Monday Morning includes a simple issue tracker for bugs, problems, and blockers that surface during development. Issues are distinct from tasks — they represent things that are wrong, not things you planned to build.

Issues live in .mm/issues/ as individual markdown files, with a dashboard file (issues.md) that indexes them by state. The flow is straightforward:

  1. You encounter a bug or blocker
  2. Create an issue with /mm:issue
  3. Work on the fix (the issue moves to In Progress)
  4. Close the issue with /mm:issue-close

The file .mm/issues/issues.md is the central index:

# Issues Dashboard
Last updated: 2026-05-12 10:00
## Open
- [ ] [Login redirect ignores return URL](./login-redirect-05-12-2026.md) [CRITICAL]
- [ ] [Sidebar flickers on route change](./sidebar-flicker-05-11-2026.md)
## In Progress
- [ ] [API timeout on large payloads](./api-timeout-05-10-2026.md)
## Resolved
- [x] [Dark mode toggle broken](./dark-mode-toggle-05-08-2026.md) - Fixed 2026-05-09

Each entry uses checkbox syntax — - [ ] for open/in-progress, - [x] for resolved. Priority tags like [CRITICAL] are appended inline.

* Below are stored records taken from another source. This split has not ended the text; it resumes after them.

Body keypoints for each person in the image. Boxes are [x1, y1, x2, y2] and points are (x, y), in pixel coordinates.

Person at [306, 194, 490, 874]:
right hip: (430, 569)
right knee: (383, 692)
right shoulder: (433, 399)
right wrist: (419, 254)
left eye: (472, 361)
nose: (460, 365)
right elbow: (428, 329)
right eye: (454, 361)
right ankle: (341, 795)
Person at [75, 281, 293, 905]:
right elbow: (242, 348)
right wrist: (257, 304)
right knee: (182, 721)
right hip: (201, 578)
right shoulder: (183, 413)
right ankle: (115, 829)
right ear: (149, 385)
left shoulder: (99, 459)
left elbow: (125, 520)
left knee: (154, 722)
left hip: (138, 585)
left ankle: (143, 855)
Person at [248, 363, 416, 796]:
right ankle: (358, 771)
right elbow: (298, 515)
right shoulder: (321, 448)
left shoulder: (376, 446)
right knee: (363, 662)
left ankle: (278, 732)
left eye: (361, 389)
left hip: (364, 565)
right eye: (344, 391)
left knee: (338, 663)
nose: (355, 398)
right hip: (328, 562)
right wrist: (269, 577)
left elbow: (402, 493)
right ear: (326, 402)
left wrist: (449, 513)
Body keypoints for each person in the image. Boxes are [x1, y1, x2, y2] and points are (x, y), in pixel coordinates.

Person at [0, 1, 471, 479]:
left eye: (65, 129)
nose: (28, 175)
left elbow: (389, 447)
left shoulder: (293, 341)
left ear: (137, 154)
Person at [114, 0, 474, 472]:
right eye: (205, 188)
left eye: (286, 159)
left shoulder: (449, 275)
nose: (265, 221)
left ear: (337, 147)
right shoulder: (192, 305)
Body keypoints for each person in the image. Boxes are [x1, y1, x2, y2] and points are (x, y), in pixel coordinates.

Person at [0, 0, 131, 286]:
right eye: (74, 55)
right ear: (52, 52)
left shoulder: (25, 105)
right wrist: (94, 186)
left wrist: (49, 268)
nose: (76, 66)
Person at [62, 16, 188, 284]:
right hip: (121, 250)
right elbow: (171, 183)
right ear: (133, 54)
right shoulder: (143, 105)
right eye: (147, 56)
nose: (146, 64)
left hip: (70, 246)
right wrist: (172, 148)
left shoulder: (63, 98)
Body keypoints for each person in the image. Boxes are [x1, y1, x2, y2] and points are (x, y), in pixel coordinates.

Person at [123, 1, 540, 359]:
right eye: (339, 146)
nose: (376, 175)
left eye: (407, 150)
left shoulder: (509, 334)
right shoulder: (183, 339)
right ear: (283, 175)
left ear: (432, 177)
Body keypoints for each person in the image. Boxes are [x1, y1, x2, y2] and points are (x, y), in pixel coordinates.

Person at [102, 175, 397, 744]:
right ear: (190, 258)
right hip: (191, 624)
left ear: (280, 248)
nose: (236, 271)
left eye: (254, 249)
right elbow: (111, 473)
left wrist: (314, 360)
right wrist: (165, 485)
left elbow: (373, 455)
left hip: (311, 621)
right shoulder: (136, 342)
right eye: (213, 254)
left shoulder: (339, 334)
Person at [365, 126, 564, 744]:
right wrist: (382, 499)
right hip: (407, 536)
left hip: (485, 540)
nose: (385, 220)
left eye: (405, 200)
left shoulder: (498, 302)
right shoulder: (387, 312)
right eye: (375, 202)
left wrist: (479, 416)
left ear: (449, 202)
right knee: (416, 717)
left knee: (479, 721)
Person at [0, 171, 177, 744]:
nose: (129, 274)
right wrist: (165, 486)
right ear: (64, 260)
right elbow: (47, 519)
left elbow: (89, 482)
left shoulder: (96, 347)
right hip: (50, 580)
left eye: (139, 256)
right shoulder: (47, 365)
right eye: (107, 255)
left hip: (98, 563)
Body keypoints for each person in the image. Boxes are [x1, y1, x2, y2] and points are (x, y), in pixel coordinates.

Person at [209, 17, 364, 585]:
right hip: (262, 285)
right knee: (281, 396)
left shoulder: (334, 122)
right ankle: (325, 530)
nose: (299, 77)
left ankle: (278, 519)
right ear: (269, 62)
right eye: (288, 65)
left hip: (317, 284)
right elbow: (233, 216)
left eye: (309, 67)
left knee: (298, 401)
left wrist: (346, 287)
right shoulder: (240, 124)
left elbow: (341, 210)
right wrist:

Each issue gets its own file under .mm/issues/:

---
title: Login Redirect Ignores Return URL
severity: critical
status: open
created: 2026-05-12
---
# Login Redirect Ignores Return URL
**Severity:** Critical
**Status:** Open
**Created:** 2026-05-12
## Description
After logging in, users are always redirected to /dashboard regardless of
where they came from. The return URL parameter is present in the login
form action but ignored by the auth handler.
## Steps to Reproduce
1. Navigate to /settings while logged out
2. Get redirected to /login?return=/settings
3. Log in successfully
4. Observe redirect goes to /dashboard, not /settings
## Expected Behavior
After login, redirect to the URL specified in the return parameter.

The naming convention is {slug}-{MM-DD-YYYY}.md. Monday Morning uses the frontmatter for indexing and the body for display.

Issues move through three states:

StateMeaning
OpenIdentified but not yet being worked on
In ProgressSomeone is actively investigating or fixing it
ResolvedThe issue has been fixed and verified

State transitions happen when you update the issue file and dashboard. The /mm:issue-close command handles both — it marks the issue as resolved in the file, moves it to the ## Resolved section of the dashboard, and adds the resolution date.

/mm:issue

This prompts you for a title, severity, and description, then creates the issue file and adds it to the dashboard under ## Open.

/mm:issue-close

This prompts you to select an open issue, then marks it resolved with a timestamp.

You can also manage issues manually by editing the files directly. Just keep the dashboard and individual files in sync.

SituationUse
A bug or unexpected behaviorIssue
A planned piece of work within a specTask (in implementation.md)
A one-off chore not tied to a specStandalone task (in .mm/tasks/)
A feature that needs planningSpec

Issues are reactive — they track problems you discover. Tasks are proactive — they track work you planned. If fixing an issue requires significant work, create a spec for the fix and link the issue in the spec’s context.